The most common tests being:
  •          Serum Copper Level- Low levels of copper in blood may indicate this disease
  •          X-Rays- To verify if boner structures are built correctly
  •          Microscopic examination of structure, such as hair in the case of Rick
  •          Genetic Testing- To see if ATP7A is mutated
  •          Urine test – to detect abnormal levels of copper

Day 2: Research

Now that the disease has been identified, it is important to know what is Menkes disease and what is it doing to the newborn baby.

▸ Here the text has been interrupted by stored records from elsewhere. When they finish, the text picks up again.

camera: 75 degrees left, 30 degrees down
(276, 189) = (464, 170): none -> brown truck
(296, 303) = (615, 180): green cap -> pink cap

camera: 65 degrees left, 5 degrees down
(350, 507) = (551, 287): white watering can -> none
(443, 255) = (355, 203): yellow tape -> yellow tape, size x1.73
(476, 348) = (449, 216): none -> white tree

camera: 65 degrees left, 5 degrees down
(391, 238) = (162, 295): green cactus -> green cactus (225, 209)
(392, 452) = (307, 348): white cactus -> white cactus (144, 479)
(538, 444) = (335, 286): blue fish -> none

Menkes disease derives its name from its discoverer: John Hanks Menkes, who first noticed it in 1962. Menkes syndrome is a recessive genetic disorder that causes irregularities in the copper levels of the body leading to copper deficiency. This disease is caused by a mutation in the ATP7A gene located on chromosome Xq12-q13. This protein (ATP7A) is important
Because:
  •          It absorbs copper from food in the small intestine
  •          Provides necessary copper for enzymes in the Golgi Apparatus
  •          Releases excess copper from the system in the cell membrane

Menkes is disease is cause by a mutation in the specific gene. A gene mutation is change in the arrangement or quantity of nitrogenous bases which constitute a gene. Menkes is almost always caused by a new type of mutation and there are over 150 identified mutations which cause the disease. These mutations create unwanted proteins that do not perform the vital tasks and may also cause severe abnormalities.

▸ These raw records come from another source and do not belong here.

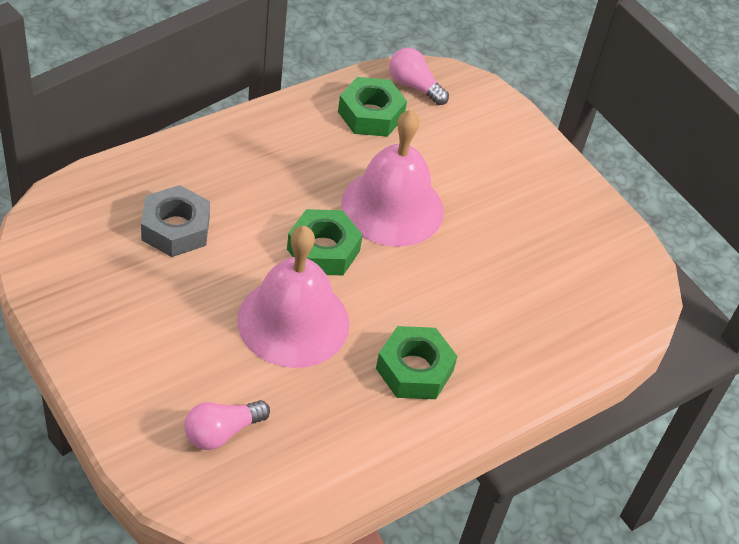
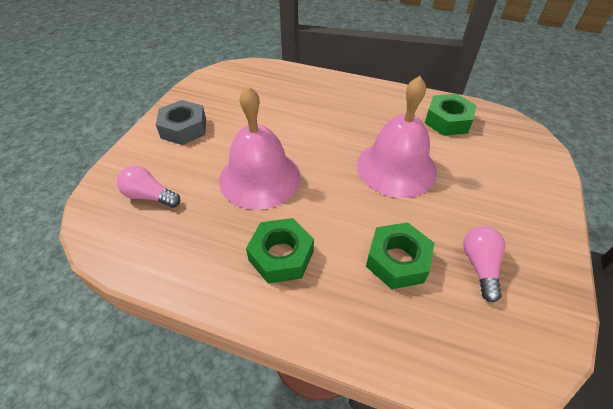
camera: 60 degrees right, 0 degrees up
(176, 229) = (273, 104): grey nut -> grey nut (184, 128)
(323, 250) = (326, 159): green nut -> green nut (397, 260)
(414, 86) = (496, 124): pink light bulb -> pink light bulb (480, 266)

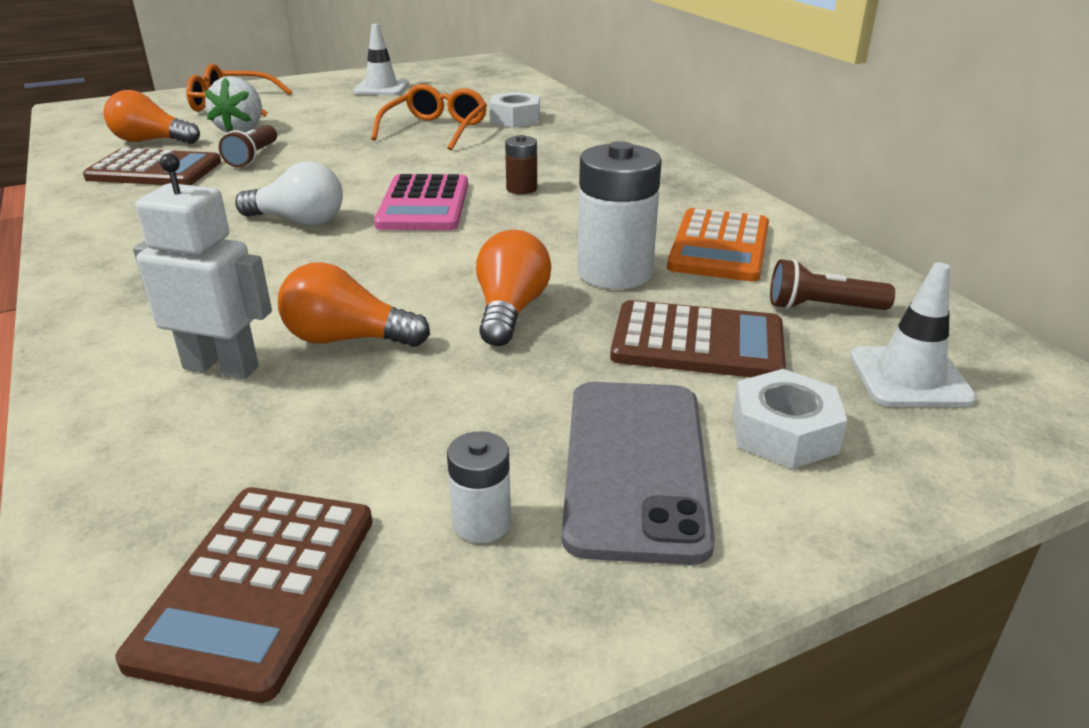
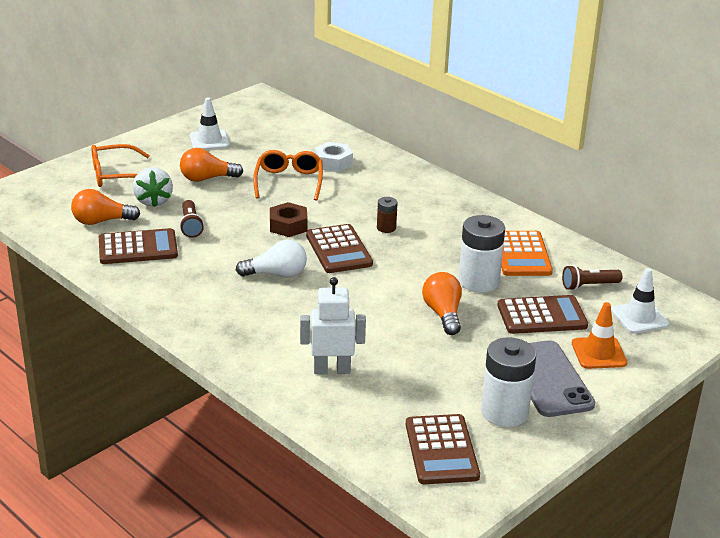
camera: 20 degrees left, 0 degrees up
(347, 339) = (377, 344): orange light bulb -> orange light bulb (207, 178)
(382, 171) = (288, 226): none -> brown nut
(424, 204) = (339, 250): pink calculator -> brown calculator
(481, 522) = (504, 412): white battery -> white battery, size x1.99
(784, 432) = (599, 353): white nut -> orange traffic cone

Menkes is an X-linked recessive gene disease. This means that the mutated gene is in the X chromosome. It is important to point out that since men have XY chromosomes and women have XX chromosomes, women are more likely to be carriers of the mutated gene, since they have double the chance to receive it while having double the chance to receive a normal gene in the other chromosome, and men are more likely fall victim to the disease since they only have one X chromosome.


Day 1: The Case

Martha and Eliot D. were two healthy adults in their early twenties who took their 2 month old son, Rick, to his first “well baby” check up. The doctors noticed something was wrong and the baby had the following
 Symptoms:
  •          Rick has short white stubby hair
  •         Child has barely grown
  •         Child does not respond to his surroundings
  •       Tests reveal brain degeneration
  •        Artery abnormalities
  •      Weak bones

The doctor took a different hair samples from Rick and sent them to John Hopkins University for microscopic analysis. The results show that his hairs are unusually twisted which confirms the doctor’s diagnosis of Menkes syndrome. Rick inherited this disease because his mother was a carrier of Menkes syndrome.



Introduction

Greetings, we are Juan Hernandez and Sebastian Rodriguez, 11th grade students of Colegio San Ignacio
 de Loyola and this blog is an assignment from our Biology teacher Prof. Wilma Giol. Our goal is to present
 a case study in which the patient suffered from Menkes Disease and then offer additional information pertaining to this disease, especially the genetic aspects.